Au musée du Quai Branly, une exposition raconte comment le patrimoine indien traditionnel participe de l’aura idolâtre des acteurs et actrices de Bollywood. Dans l’industrie cinématographique de Bombay, la plus productive au monde, les « superstars » font fonction d’emblème, aussi bien à l’écran que dans leur vie publique.
En transparence de l’écran, on aperçoit une peinture sur toile au fond de la pièce. Le vidéo-projecteur tourne un film : la scène qui passe est tirée de La Famille indienne (2001), un classique dramatique rassemblant un casting de comédiens, sublimés par le gros plan et le filtre kitch. La peinture de temple, elle, date du XIXème siècle. Elle représente une scène mythologique, sertie de divinités. Les deux fresques de personnages peints et filmés se superposent, à quelques mètres d’écart : comme si les dieux pouvaient être des acteurs, comme si les acteurs pouvaient remplacer les dieux.

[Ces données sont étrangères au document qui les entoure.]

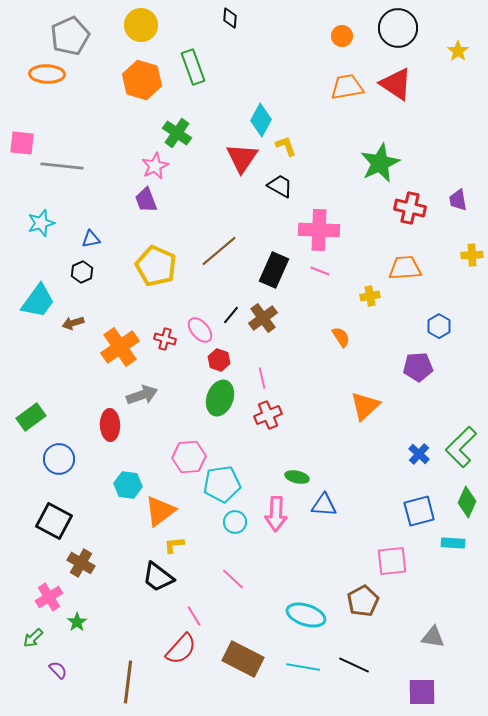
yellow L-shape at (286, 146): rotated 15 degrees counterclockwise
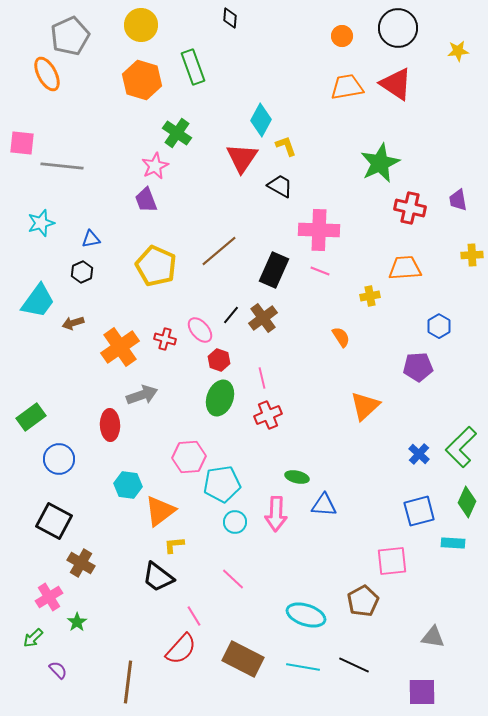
yellow star at (458, 51): rotated 30 degrees clockwise
orange ellipse at (47, 74): rotated 60 degrees clockwise
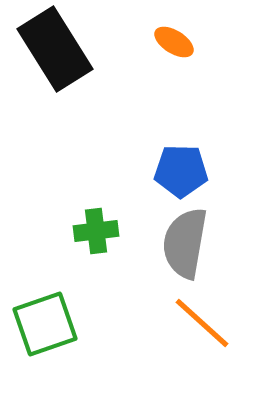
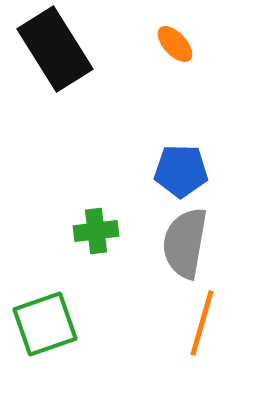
orange ellipse: moved 1 px right, 2 px down; rotated 15 degrees clockwise
orange line: rotated 64 degrees clockwise
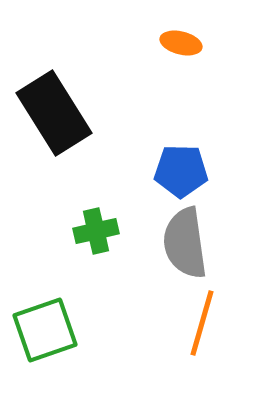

L’exposition « Bollywood Superstars. Histoire d’un cinéma indien » joue habilement sur cette ambiguïté. Au musée du Quai Branly, elle raconte, jusqu’au 14 janvier, l’évolution vertigineuse de l’industrie cinématographique de Bombay, dans laquelle les acteurs et actrices font presque fonction d’idoles de grand écran. Un rayonnement qu’on doit tant au patrimoine indien qu’au fonctionnement même de l’industrie de Bollywood.
DES MYTHES VIVANTS
Forte d’un patrimoine historique et mythologique très ancré, l’Inde s’impose, dès le début du XXème siècle, comme le terreau fertile à l’épanouissement du cinéma : on porte à l’écran des épopées hindoues vieilles de plusieurs millénaires, dans lesquelles les acteurs tiennent les rôles de princes, princesses, déesses ou maharajas.
Le public populaire, déjà habitué aux spectacles de lanternes magiques, est immédiatement conquis par ce nouveau médium qui lui raconte des histoires familières. Dans les salles, on chante, on danse, on crie : le cinéma est une activité bruyante et conviviale. Après 1947, année de l’indépendance de l’Inde, le cinéma devient même un outil de fédération nationale pour supplanter le souvenir de la colonisation britannique.
Dès lors, le cinéma de Bollywood s’impose comme le prolongement identitaire des cultures du pays. On y importe les musiques et danses traditionnelles régionales. Certaines chorégraphies ou passages de films deviennent iconiques, au point d’être apprises par coeur et reproduites lors de mariages ou évènements. À la manière des autels sacrés trônant dans tous les foyers hindous, les acteurs de Bollywood pénètrent, eux aussi, dans le quotidien intime des familles indiennes.
« On porte à l’écran des épopées hindoues vieilles de plusieurs millénaires. »
L’exposition insiste sur l’importance de ce patrimoine, historique et musical, celui qui dessine une aura presque légendaire autour des acteurs. Ils sont le visage des personnages mythiques. Hypnotisante, une salle circulaire de miroirs projette, dans un « effet kaléidoscope », des scènes, elles aussi, mythiques. Sur les performances de comédiens, qui dansent et chantent en playback, repose souvent le succès du film.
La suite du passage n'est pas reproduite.